The Basics of Starting a Home-Based Business
Everything you need to live, work and outsource from your couch
The move from a fully-equipped office--with copiers, doughnuts and an IT specialist--to a home-based office can be tricky. What elements are essential and what can you outsource so you can effectively start, run and manage your business?
The same daily operations need to be taken care of and your computer will still crash, but there are people and programs out there to help. Here are some of the best ways to make "working for yourself" work for you.
Invoicing, time tracking, estimates, and information storage
Without an accounting and bookkeeping department, someone needs to handle your paperwork. If you're good with numbers, you can take it into your own hands, but what happens when you need to crank out that report for your new client before the end of the day?
A CPA can help record and track your time as well as process your invoices, and many of them take on individual clients. One site, outsourcing.org , provides a list of offshore firms looking for clients on a daily basis. And if you're weary of offshore firms and want to keep your business information private, web-based programs such as Due offer invoicing, time tracking and client information storage as well as many other options that will only be accessible by you.

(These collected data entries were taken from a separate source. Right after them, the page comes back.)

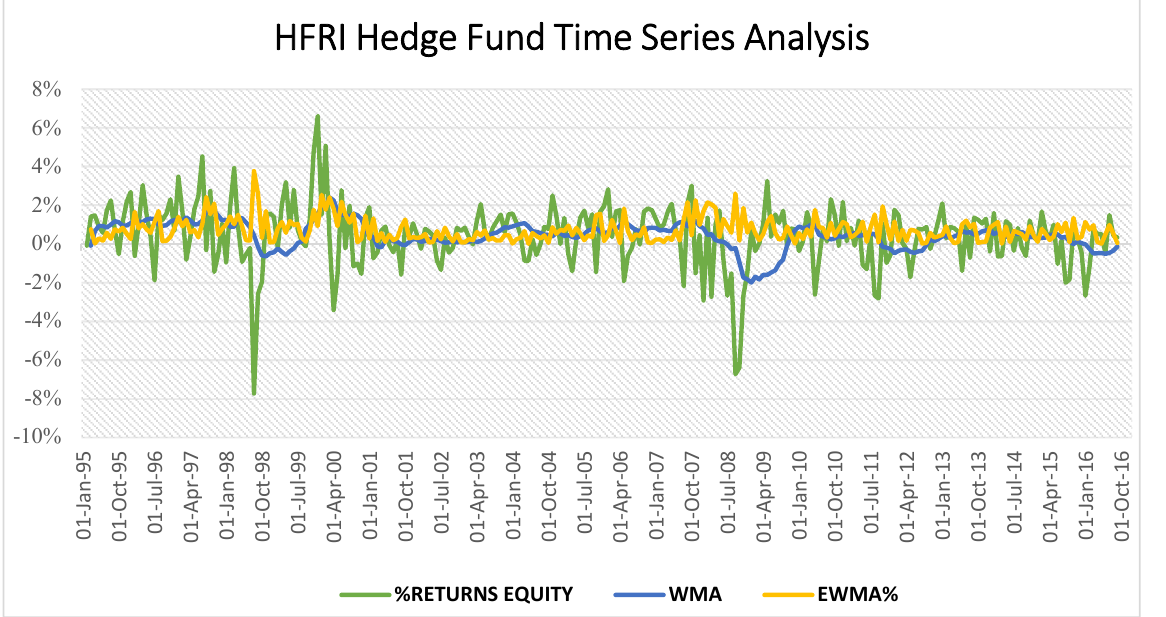
Figure 9. HFRI monthly time series analysis, hedge fund. Source: authors. The DJCS in Figure 10 is also generally stable, since it is a hedge fund and experiences spikes during the stress period as it is based on liquid securities. This means that any change in the financial markets is reflected in the returns. It is noted that the WMA is relatively stable over time.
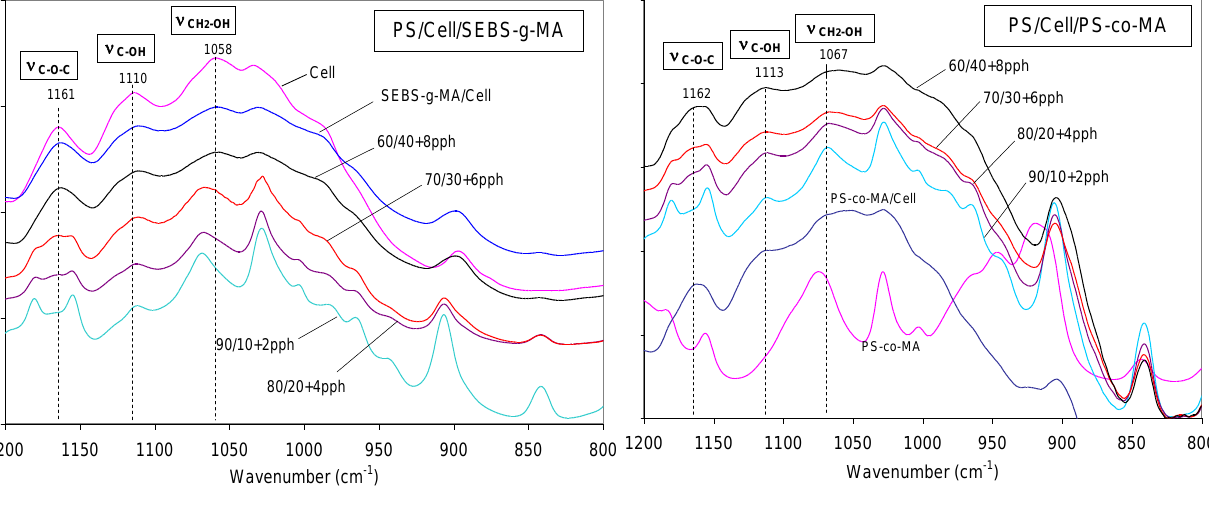
Figure 12. Values of elastic modulus for PS/Cell, PS/Oat and PS/CaCO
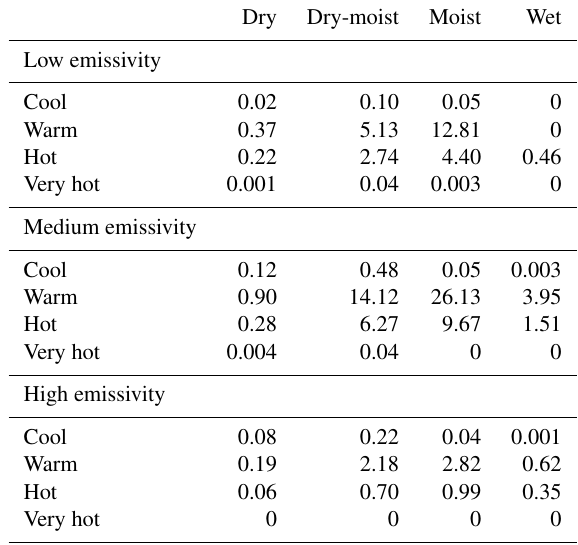
Table 5. Percentages of simulated emissivity– T skin –moisture occur- rence within the thick dust AOD range (from 2 to 3) and within Layer 2 (1–2km); ranges are as specified in Table 2. The total of all values listed here is 100%. Dry Dry-moist Moist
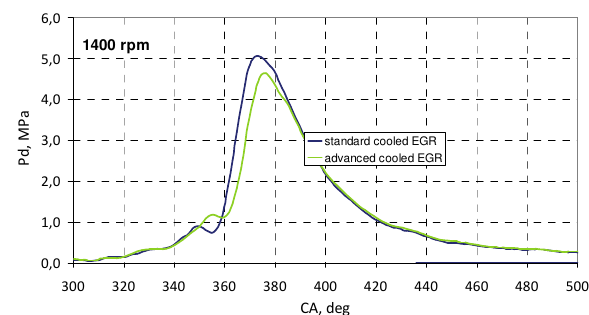
Fig. 23. Impact of EGR cooling system at MBF specific values (engine rotational speed: 1400 rpm, 190 Nm load)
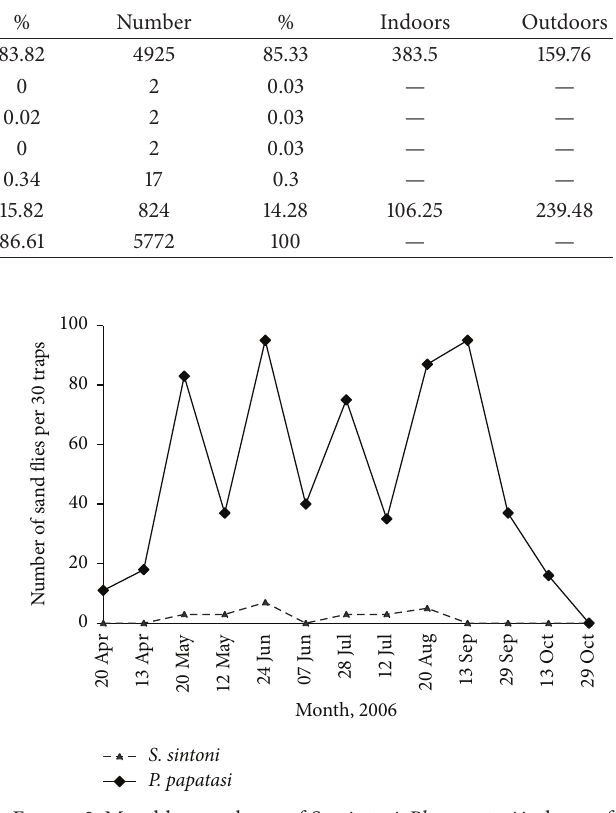
Figure 2: Monthly prevalence of Se. sintoni, Ph. papatasi indoors of Khatam County, Yazd Province, central Iran,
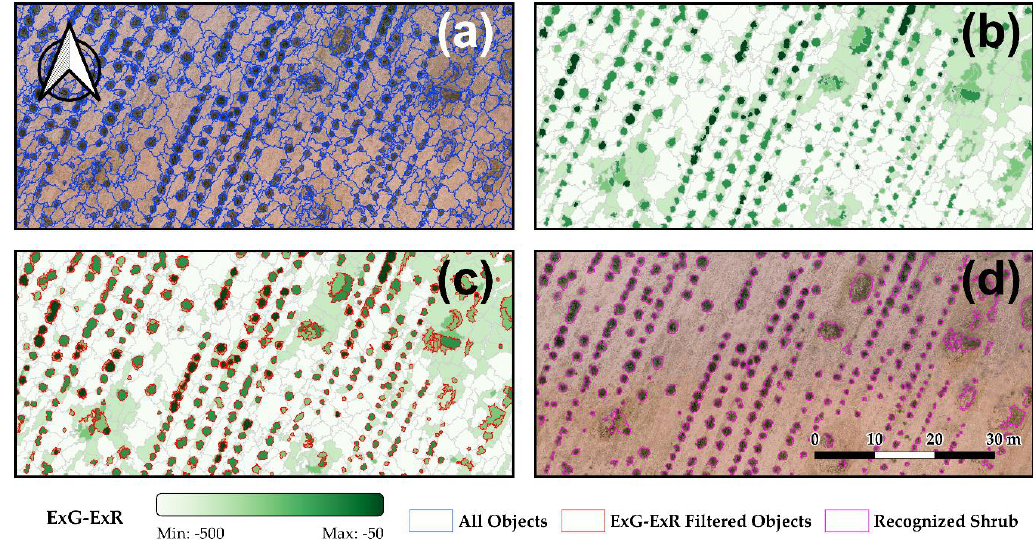
Figure 3. Object-oriented filter (OOF) based shrub identification approach: ( a ) multiresolution segmentation result; ( b ) ExG-ExR features of objects; ( c ) threshold classification result; ( d ) identified Shrub Area.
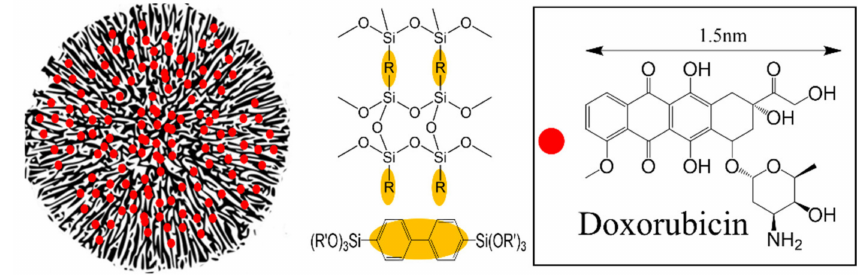
Figure 1. Biphenyl bridged wrinkled silica loaded with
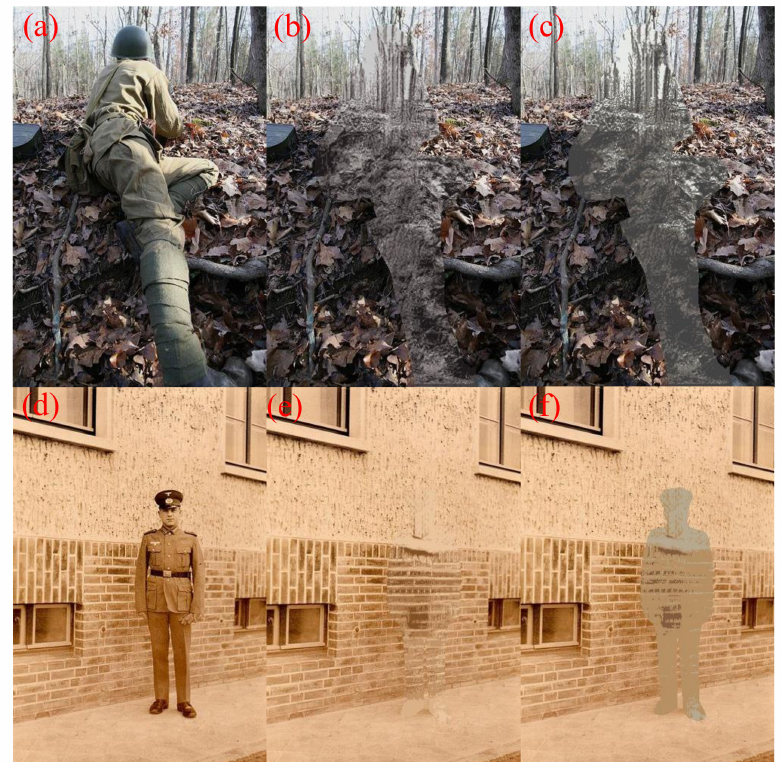
Figure 12. Camouflage textures in natural and artificial environments. ( a ) the original image in natural environment; ( b ) the camouflaged image corresponding to ( a ) whose color wasn’t replaced by standard color; ( c ) the camouflaged image corresponding to ( a ) whose color was replaced by standard color; ( d ) the original image in artificial environment; ( e ) the camouflaged image corresponding to ( d ) whose color wasn’t replaced by standard color; ( f ) the camouflaged image corresponding to ( d ) whose color was replaced by standard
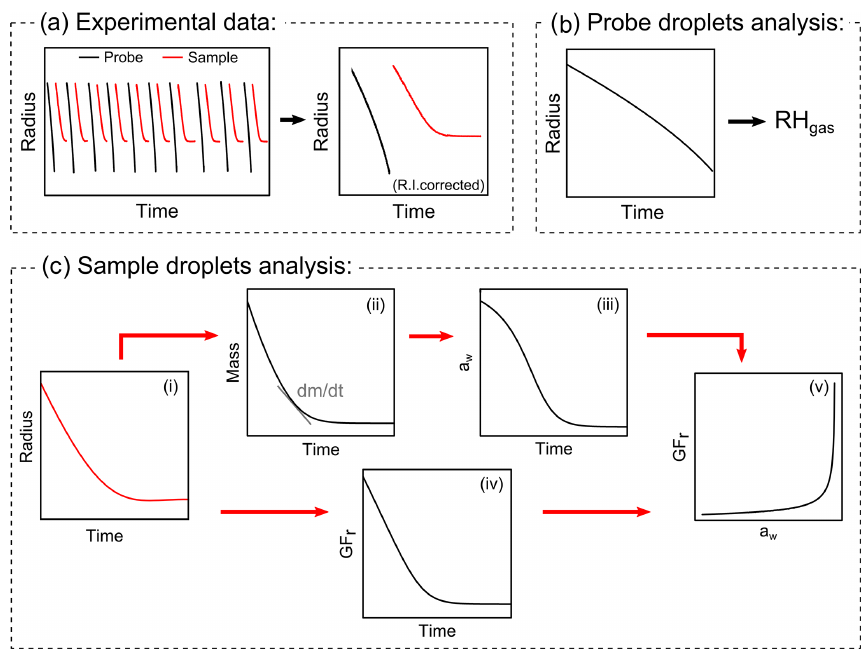
Figure 1. Schematics representing the retrieval of hygroscopic growth curves from comparative kinetics experiments in a CK-EDB. An experimental sequence of alternating single evaporating probe and sample droplets is collected (a) . For each pair of probe and sample droplets, the gas phase RH is inferred from the evaporation kinetics of the probe (b) and this information is used to analyse the corresponding sample droplet hygroscopic properties as indicated in (c)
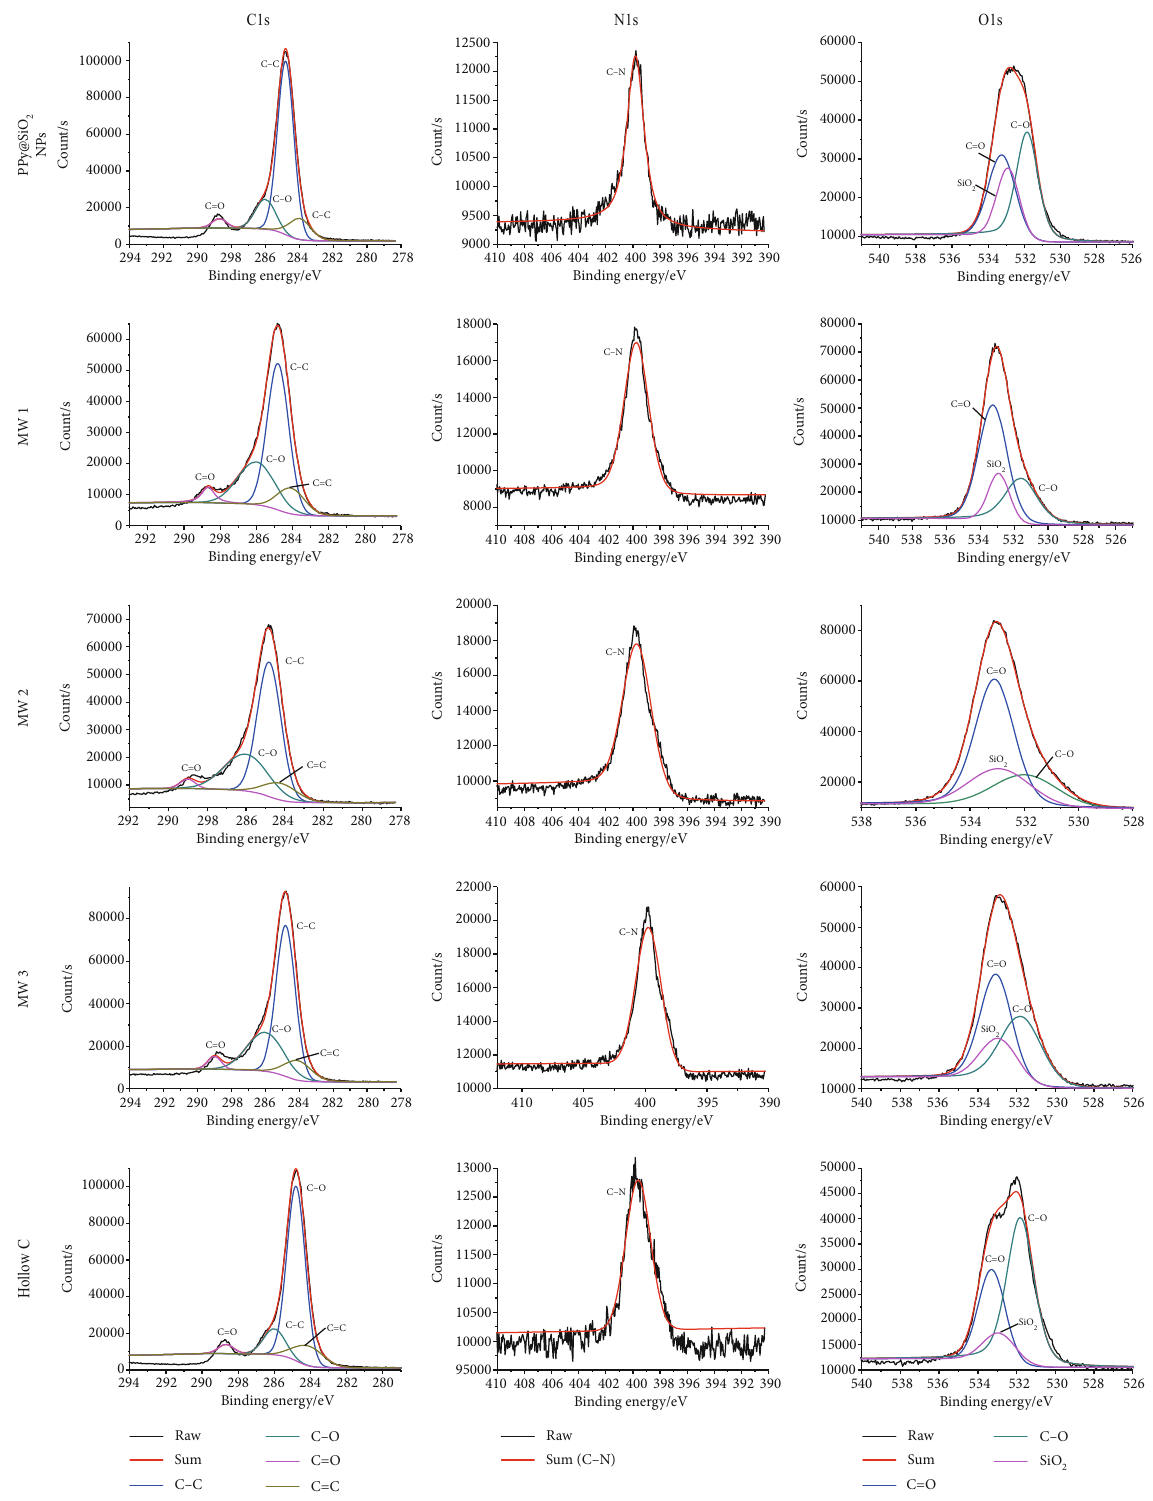
Figure 6: XPS spectra of each group in C1s, N1s, and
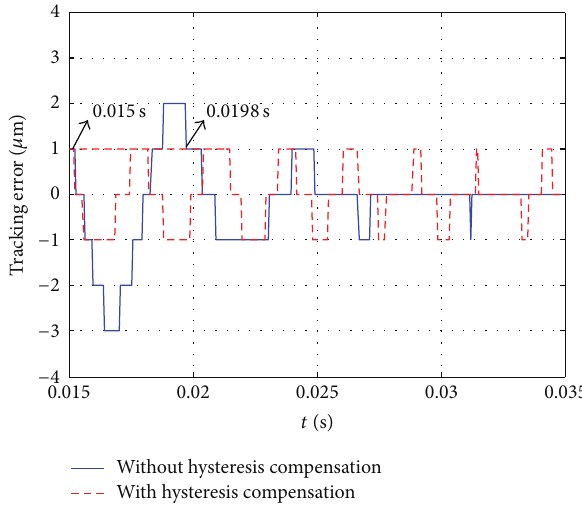
Figure 12: Comparison of the position tracking error during the constant velocity segment.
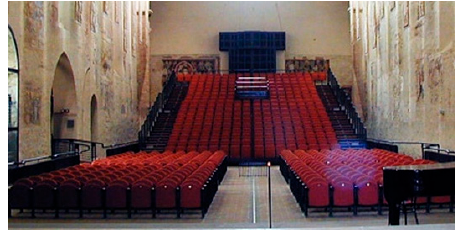
Figure 7. Sitting area in S. Dominic of Foligno.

To store your documents digitally so your living room doesn't fill up with papers and filing cabinets, programs like DocumentMall and Digitech ImageSilo offer digital storage options for as low as $50 a month, depending on your specific needs. There are many digital copiers that can act as scanners to turn your paper documents into digital files.
Merchant services and billing options
Even though you are operating from home, you'll need to still accept credit cards. If you have an e-commerce website, you can set up direct payment with a merchant services provider and bring it all online. Additionally, if you are offering some sort of consulting service like public relations consulting or business plan writing, many companies pay by credit card instead of invoices, so it's a good idea to have this as an option.
Web design, online marketing, and IT outsourcing
You may want to invest in online marketing options to promote your business. Without the benefit of a brick-and-mortar location for customers, a website can be the best way to offer your services and get your name out to your target market.
Even if you're not a web-savvy tech guru, starting a website can still be relatively easy. Web-hosting services like Go Daddy offer templates for you to plug in company logos, information, blogs, etc. If you want an e-commerce site so customers can purchase products, or if you want additional features like flash, you might want to hire a designer. Shopping carts can be tricky and also costly if not implemented correctly because of fraud issues and security problems. A reputable web designer should be able to work around your budget, especially in today's economy.
Search engine optimization, pay-per-click advertisements and e-mail marketing options are all methods of online marketing. Planning out how you want to market your website can save you money in the long run, since SEO and PPC campaigns require your website to be designed in a certain way from the start.
With all this technology, you should invest in outsourcing an IT programmer to help with any computer problems and customer service issues you may have. IT outsourcing is considerably less expensive than staffing someone and is known to have saved businesses thousands of dollars.
If you are retail-based, product storage can be impossible unless you have garage space to spare. The best way around this is to outsource your fulfillment services. Most fulfillment companies can work with your product suppliers to ship from their warehouse location directly to your customers.
The contract that you sign with a fulfillment company lists the details--storage, shipping, customer returns, order receipts and inbound customer calls--all for a management fee of a few hundred dollars a month. Remember that your business volume will dictate how much you spend because more business will lead directly to more work for them.
Internet, VoIP services and video conferencing
Working from a home-based business will require a consistent way to keep in touch with your suppliers, fulfillment companies, clients and business partners. A standard telephone connection is a great traditional option, but long-distance and international charges can add up quickly.
With a steady internet connection, a VoIP service provides video conferencing, digital voice mail, hold music and more features that any home-business owner needs. Voice over Internet Protocol is a technology that is internet-based, so you'll have an unlimited connection and lower long-distance charges than a standard phone system. If you get a VoIP service, ask about the "Follow Me" feature where a single number can ring to multiple phones.
Shopping wisely and running your living room
Home offices can range from extra bedrooms with entire computer systems to living room couches that are close enough to the wall outlet so you can plug in your laptop. You may find that some of the benefits of having an office are harder to replace than others.
Shopping around, researching your options and talking to your providers can save you money--and help build your company from the ground up.
A home-based business is no longer just a way to stay in your sweats all day--in fact, there are many options dedicated specifically to work-at-home companies that offer resources, vendors and advice. Hiremymom.com and virtualassistantforums.com are both great websites for entrepreneurs that offer good advice as well as success stories for the newly self-employed.